▶ **Stated task 1**
Please pull out every line of the records that contains the string "family" and copy each one.
▶ **Stated task 2**
Extend the passage on national R&D investment, picking up right after its final sentence.

▶ **Reading passage**
====
Sweden, meanwhile, has long built global brands—Ericsson, IKEA, Spotify—and continues to surprise. Forbes reported this summer that Stockholm-based Lovable hit $100 million in annualized revenue within eight months by using AI to help non-coders instantly turn ideas into websites, apps, and online ventures.
Big gaps in R&D
Global research and development (R&D) spending reached $2.8 trillion in 2023—up from $1 trillion (adjusted for inflation) at the turn of the century. That scale helps explain why smaller countries with consistent investment see bigger payoffs.
WorldStats, which aggregates data from sources like the World Bank and UNESCO, lists the top 10 countries by R&D investment as a share of GDP. With Canada spending only 1.55 percent of its GDP, here’s the lineup:
Israel 5.56 %
South Korea 4.93 %
United States 3.46 %
Belgium 3.43 %
Sweden 3.42 %
Switzerland 3.36 %
Japan 3.30 %
Austria 3.26 %
Germany 3.14 %
Finland 2.99 %
Checkpoint Research, which helps companies access Canada’s Scientific Research & Experimental Development (SR&ED) tax incentive program, calls the current situation “Canada’s R&D Crisis.” The group notes that spending fell from 1.87 percent of GDP in 2021 to 1.81 percent in 2022—below both G7 and OECD averages.
Why?
Private-sector investment is weak: unlike the U.S. (73 %) and Japan (70 %), Canada struggles to drive business-led R&D.
Canada must act to stay competitive: better incentives and policy shifts are needed to close the gap.
Could it be cultural?
Omid Ekhlasi, CEO and founder of Techarena—a Stockholm-based platform for innovation and entrepreneurship—argues that Sweden’s success comes from a blend of sound government policy, strong education investment, and a distinct, modest entrepreneurial culture.
Ekhlasi’s description aligns closely with the Triple Helix model, developed in the 1990s by Henry Etzkowitz and Loet Leydesdorff, which emphasizes collaboration between academia, industry, and government to drive innovation.
Ekhlasi also notes that Sweden’s smaller size forces its entrepreneurs to think globally from day one—a constraint that becomes a competitive edge.
“Unlike entrepreneurs in larger countries, such as Germany or the United Kingdom that often prioritise scaling in their domestic market, Swedish founders are quickly confronted by their country's limited comparative size,” he wrote. “This perceived weakness becomes a strength, compelling them to design and implement solutions with international potential far earlier than competitors.”
====
Collected data entries:
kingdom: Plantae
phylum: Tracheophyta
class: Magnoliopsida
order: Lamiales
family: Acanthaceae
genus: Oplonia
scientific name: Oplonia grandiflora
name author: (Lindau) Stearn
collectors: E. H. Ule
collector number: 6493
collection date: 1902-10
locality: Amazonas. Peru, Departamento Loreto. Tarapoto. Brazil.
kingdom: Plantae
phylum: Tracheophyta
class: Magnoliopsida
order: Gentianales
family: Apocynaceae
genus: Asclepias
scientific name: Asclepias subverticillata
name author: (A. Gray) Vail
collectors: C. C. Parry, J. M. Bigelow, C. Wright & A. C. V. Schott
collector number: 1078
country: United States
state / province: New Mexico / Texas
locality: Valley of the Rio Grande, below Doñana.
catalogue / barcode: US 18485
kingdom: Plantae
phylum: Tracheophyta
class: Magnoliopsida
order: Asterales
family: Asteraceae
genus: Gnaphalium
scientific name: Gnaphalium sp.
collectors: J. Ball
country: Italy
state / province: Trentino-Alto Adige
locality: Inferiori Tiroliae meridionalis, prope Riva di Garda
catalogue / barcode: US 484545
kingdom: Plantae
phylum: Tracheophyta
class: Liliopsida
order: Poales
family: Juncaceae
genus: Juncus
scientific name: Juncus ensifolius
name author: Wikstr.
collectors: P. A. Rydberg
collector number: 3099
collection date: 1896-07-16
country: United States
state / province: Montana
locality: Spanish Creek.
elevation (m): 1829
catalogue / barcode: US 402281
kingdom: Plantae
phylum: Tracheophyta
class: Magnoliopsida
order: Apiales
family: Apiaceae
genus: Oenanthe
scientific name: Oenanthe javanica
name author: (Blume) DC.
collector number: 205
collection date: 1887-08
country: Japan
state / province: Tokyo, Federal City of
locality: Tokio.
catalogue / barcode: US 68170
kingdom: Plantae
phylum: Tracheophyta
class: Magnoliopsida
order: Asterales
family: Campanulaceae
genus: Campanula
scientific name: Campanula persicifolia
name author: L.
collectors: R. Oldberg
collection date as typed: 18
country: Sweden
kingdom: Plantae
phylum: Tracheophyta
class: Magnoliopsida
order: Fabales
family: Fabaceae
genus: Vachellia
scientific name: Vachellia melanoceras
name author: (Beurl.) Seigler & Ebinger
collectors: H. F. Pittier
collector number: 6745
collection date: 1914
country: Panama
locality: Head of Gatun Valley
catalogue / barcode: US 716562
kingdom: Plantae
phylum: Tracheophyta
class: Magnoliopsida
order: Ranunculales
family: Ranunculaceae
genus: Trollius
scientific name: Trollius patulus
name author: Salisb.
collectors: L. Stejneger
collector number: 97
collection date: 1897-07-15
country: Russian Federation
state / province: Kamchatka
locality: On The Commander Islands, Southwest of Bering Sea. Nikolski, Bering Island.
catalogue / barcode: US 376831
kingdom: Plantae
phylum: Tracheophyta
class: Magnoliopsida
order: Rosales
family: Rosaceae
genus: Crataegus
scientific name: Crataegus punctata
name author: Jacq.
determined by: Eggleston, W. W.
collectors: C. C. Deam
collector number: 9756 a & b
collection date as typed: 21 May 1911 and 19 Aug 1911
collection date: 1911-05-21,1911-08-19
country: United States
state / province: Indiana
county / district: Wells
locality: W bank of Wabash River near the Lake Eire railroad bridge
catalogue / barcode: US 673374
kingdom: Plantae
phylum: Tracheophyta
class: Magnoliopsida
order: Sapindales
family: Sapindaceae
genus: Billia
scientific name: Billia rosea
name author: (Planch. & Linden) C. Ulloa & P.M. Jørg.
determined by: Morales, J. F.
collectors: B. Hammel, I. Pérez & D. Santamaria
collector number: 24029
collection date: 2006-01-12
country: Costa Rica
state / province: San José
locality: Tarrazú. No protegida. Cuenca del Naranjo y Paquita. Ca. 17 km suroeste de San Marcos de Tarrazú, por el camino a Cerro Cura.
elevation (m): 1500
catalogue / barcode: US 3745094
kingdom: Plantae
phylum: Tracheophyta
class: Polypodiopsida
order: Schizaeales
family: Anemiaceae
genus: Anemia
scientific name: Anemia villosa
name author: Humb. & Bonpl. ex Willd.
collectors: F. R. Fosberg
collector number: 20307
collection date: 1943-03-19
====
▶ **Answer 1**
family: Acanthaceae
family: Apocynaceae
family: Asteraceae
family: Juncaceae
family: Apiaceae
family: Campanulaceae
family: Fabaceae
family: Ranunculaceae
family: Rosaceae
family: Sapindaceae
family: Anemiaceae

▶ **Answer 2**
Equally intriguing is the cultural code of Jantelagen—a Swedish concept encouraging humility and equality, reminding people that no one is better than anyone else.
Canada’s missing link
It’s hard to pinpoint what has gone wrong in Canada—despite world-class education and a steady inflow of talent. Part of the issue may be that R&D isn’t part of everyday conversation. Only in the past two years have discussions around productivity really entered the mainstream, spurred largely by the Bank of Canada’s warnings.
At a University of Toronto debate this October—“Are Canada’s So-Called Oligopolies Holding Us Back?”—I noticed a disconnect. The furor between the haves and have-nots is intensifying, yet neither side tackled R&D. Meanwhile, companies like Samsung, Google, and Toyota invest billions in internal innovation.
Spurring innovation is one of the surest ways to challenge oligopolies and invigorate markets. It introduces new players, disrupts entrenched power, and gives consumers more choice.
Luckily, Canada’s business R&D spending has been rising—reaching a record $30.4 billion in 2022 and projected even higher for 2023—but it still lags major innovation economies such as the U.S., Japan, and Germany.
The mindset shift
Hopefully, we will catch up—but maybe catching up isn’t the real goal.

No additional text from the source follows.